Kevin Pack, Communication Intern for The Wheel

Designing a Course Website: A Student’s Perspective

Dear Faculty,

This post was written by a communication intern for The Wheel, Kevin Pack. Kevin Pack is a third year computer science student at UC Davis. He is interested in software development, music, and education. As a new communication intern for The Wheel, Kevin is looking forward to exploring the applications and effects of instructional technology at UC Davis. 

Making the sudden shift from in-person courses to remote classes has challenged students and instructors alike this spring quarter, 2020. As UC Davis scholars participate in social distancing, we greatly appreciate organized and easily accessible online courses. The course website for my computer architecture course (taught by Dr. Jason Lowe-Power) makes accessing class materials and learning new content convenient and enjoyable. As this website has highlighted the importance of organization and intuitive design for online courses, instructors may want to consider some of these techniques in designing their course websites, whether they be on UC Davis Canvas or otherwise. 

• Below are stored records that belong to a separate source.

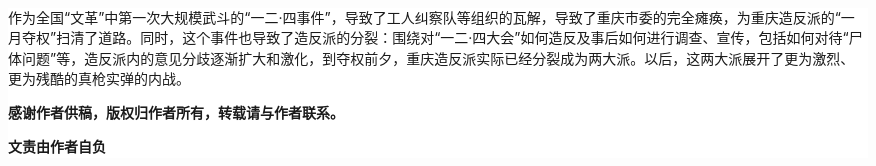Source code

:   作为全国“文革”中第一次大规模武斗的“一二·四事件”，导致了工人纠察队等组织的瓦解，导致了重庆市委的完全瘫痪，为重庆造反派的“一月夺权”扫清了道路。同时，这个事件也导致了造反派的分裂：围绕对“一二·四大会”如何造反及事后如何进行调查、宣传，包括如何对待“尸体问题”等，造反派内的意见分歧逐渐扩大和激化，到夺权前夕，重庆造反派实际已经分裂成为两大派。以后，这两大派展开了更为激烈、更为残酷的真枪实弹的内战。
 </p>
 <p>
  <strong>
   感谢作者供稿，版权归作者所有，转载请与作者联系。
  </strong>
 </p>
 <p>
  <strong>
   文责由作者自负
  </strong>
 </p>
</div>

  • Organize information with modules. In the computer architecture course website, the lecture materials are clearly organized into modules that consist of several lecture videos, quizzes, and assignments. In Canvas, modules work as “buckets” that allow instructors to store all of the files, videos, discussion pages, and assignments that a student will need to access a specific portion of the course. This greatly improves organization and helps clarify what is required of students for each module. 
  • Control the flow of content with pages. Professor Lowe-Power’s module pages (example) often begin with a fun and relevant comic strip, followed by a list of the required readings, some text introducing the content, and then several embedded videos with brief descriptions. Organizing a module in this manner gives the content a clear progression and uses the medium of a webpage for online instruction to its fullest effect.
  • Create bite-size videos. Professor Lowe-Power’s course website has several 7-20 minute lecture videos embedded into a page for each section of the course. Playlists of shorter videos are more approachable than a single long lecture video, for they keep the information neatly organized, and allow students to take screen breaks without losing their place. 
  • Create focused navigation bars. Lowe-Power’s course site utilizes a navigation bar at the top of the site that links to lecture materials, a due date calendar, the syllabus, and assignment resources. Prioritizing only the most important links on this panel significantly improves clarity and cuts down on time searching for the correct link. I recommend that in Canvas instructors should limit their navigation bars to only the frequently used pages. 
  • Contribute to open educational resources. A bonus effect of course websites is that they make information open to the public instead locking it behind a paywall. Professor Lowe-Power, a proponent of open education, states “if I cared about my intellectual property staying mine and not getting out, then I wouldn’t be able to do what I do.” Canvas has a setting that allows instructors to make their courses publicly visible while keeping student data private. 

Although these improvements can all be made in Canvas, Lowe-Power claims that for an instructor with some computing experience, a course website is “just as easy to develop as putting everything in Canvas.” He notes that instructors only need experience with “Git, Github, and Markdown” to create a similar website. Lowe-Power created his site with a static site generator called Jekyll, which hosts websites directly from a Github repository. 

As students spend more time online for their education, they appreciate interfaces that are organized, intuitive, and easy to use. Instructors might consider some of these techniques as they prepare for future online courses.